Der von der türkischen Regierung geplante Haushalt 2001, der die eh nicht sehr üppigen Lebensbedingungen der Bevölkerung weiter verschlechtern würde, trägt die deutliche Unterschrift des Internationalen Währungsfonds (IWF). Siyami Erdem, Vorsitzende der Gewerkschaft KESK (Öffentlicher Dienst), brachte es auf den Punkt: „Dort wo der IWF ist, gibt es Armut, Elend, Ausbeutung (...) Stabilität für das Kapital bedeutet Hunger und Elend für uns“. Am 11. November brach die Wut über die geplanten sozialen Verschlechterungen sich Bahn: 100.000 Arbeiter und Angestellte aus allen Teilen der Türkei protestierten in der Hauptstadt Ankara gegen ihre IWF-hörige Regierung unter dem Motto: „Ein Haushalt für die Bevölkerung, nicht für den IWF“. „Generalstreik“ und „ Nieder mit dem IWF“ waren häufige Slogans.

Um von IWF und Weltbank neue Kredite zu erhalten, will die Regierung den vom IWF für die Türkei vorgelegten Maßnahmenkatalog umsetzen. Die wichtigsten Forderungen des IWF sind: Privatisierungen von Krankenhäusern, Banken und anderen Staatsbetrieben, Senkung der Staatsausgaben (Sozialabbau; Kürzung im Gesundheits- und Bildungsbereich), Beschneidung der Einkommen und Einfrieren der Löhne und Gehälter.

Seit vielen Jahren werden die IWF-Konzepte in der Türkei von allen Regierungen akzeptiert und durchgesetzt. Das hatte zur Folge, dass die Reallöhne nicht nur eingefroren, sondern sogar auf das Niveau der sechziger Jahre gedrückt wurden.

Durch die Privatisierungen in den letzten 10 Jahren haben 30 Prozent der Arbeiter in dem Staatsbetrieben ihre Arbeit verloren. Das reichste ein Prozent der Haushalte hat ein monatliches Einkommen von 7,5 Milliarden Lira (250.000 DM), das ärmste ein Prozent der Haushalte hingegen muss mit mageren 32. Millionen Lira (106 DM.) monatlich auskommen. Die Inflation beträgt zur zeit 80 Prozent und frisst selbst diese mageren Einkommen auf.

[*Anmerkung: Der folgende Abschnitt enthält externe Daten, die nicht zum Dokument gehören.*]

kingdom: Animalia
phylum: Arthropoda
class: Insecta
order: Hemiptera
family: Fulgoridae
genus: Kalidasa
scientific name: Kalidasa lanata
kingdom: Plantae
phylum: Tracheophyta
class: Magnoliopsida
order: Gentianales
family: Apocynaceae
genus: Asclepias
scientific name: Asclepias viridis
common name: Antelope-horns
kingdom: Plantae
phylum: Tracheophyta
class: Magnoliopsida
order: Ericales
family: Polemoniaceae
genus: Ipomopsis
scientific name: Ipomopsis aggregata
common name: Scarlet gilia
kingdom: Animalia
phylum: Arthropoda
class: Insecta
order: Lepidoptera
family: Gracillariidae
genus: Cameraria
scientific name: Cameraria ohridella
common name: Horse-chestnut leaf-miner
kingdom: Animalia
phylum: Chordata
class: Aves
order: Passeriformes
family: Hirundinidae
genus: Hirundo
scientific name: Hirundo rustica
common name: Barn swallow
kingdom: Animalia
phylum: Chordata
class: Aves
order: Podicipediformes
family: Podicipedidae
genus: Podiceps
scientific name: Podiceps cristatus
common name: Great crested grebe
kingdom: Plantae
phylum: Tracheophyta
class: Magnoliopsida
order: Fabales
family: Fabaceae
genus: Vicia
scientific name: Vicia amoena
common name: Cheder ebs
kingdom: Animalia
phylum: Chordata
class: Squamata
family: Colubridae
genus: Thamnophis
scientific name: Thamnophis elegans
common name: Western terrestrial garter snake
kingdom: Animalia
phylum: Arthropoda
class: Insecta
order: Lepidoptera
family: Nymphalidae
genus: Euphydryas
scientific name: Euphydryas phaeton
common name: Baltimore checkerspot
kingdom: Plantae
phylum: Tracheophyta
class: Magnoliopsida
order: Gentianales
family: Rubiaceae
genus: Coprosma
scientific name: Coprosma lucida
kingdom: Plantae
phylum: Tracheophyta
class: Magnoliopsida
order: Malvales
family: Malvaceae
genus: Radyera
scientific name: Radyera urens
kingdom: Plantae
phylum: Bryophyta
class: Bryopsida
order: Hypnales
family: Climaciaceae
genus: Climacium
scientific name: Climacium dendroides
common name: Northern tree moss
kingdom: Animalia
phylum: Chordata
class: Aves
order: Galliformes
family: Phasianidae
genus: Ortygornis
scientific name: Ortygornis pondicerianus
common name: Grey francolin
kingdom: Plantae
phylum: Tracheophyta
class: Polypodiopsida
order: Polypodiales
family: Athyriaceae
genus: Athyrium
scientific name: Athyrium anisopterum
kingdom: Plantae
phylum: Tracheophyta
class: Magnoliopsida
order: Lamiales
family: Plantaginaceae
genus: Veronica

Der IWF Vertreter Carlo Cottarelli, der für die Türkei zuständig ist, verhandelt derzeit mit der Regierung und ist der Meinung, dass türkische Arbeitnehmer immer noch viel zu viel verdienen. Er fordert eine weitere Kürzung der Löhne und Gehälter. Das ist typische IWF-Politik: Es gilt, auch noch den letzten Pfennig aus der Bevölkerung herauszupressen.

Antikapitalistische Stimmung

Im Gegensatz zu den Behauptungen der Linken in der Türkei, dass sich die Arbeiterklasse nicht wehre und das es keine antikapitalistische Stimmung im Land gäbe, tragen die Beschäftigten nun ihre Wut auf die Straße. Das große Problem ist, dass die Linke nicht in der Lage ist, von dieser Stimmung zu profitieren. Die überwiegende Mehrheit der Bevölkerung will Veränderungen. Als ein Konflikt zwischen der Regierung und dem Staatspräsidenten zu einer Regierungskrise führte, unterstützte die Mehrheit der Bevölkerung den Staatspräsident, weil er die Regierung in vielen wichtigen Punkten heftig kritisierte.

Die Fundamentalistische Partei RP ist die einzige Partei, die von dieser Stimmung profitiert, weil sie die einzige sichtbare Opposition gegen die neoliberale Politik der Regierung ist. Das ist auch der Grund, warum die Fundamentalisten wachsen.

Um wieder handlungsfähig zu werden, müsste die Linke in der Türkei an die antikapitalistische Stimmung der Bevölkerung anknüpfen. Die Arbeiterbewegung könnte die Linke neu beleben und die Linke könnte mit ihren Ideen die Arbeiterbewegung befruchten. Es gibt die Chance, die Angriffe des IWF und der Regierung zu stoppen. Diese Chance darf nicht vertan werden.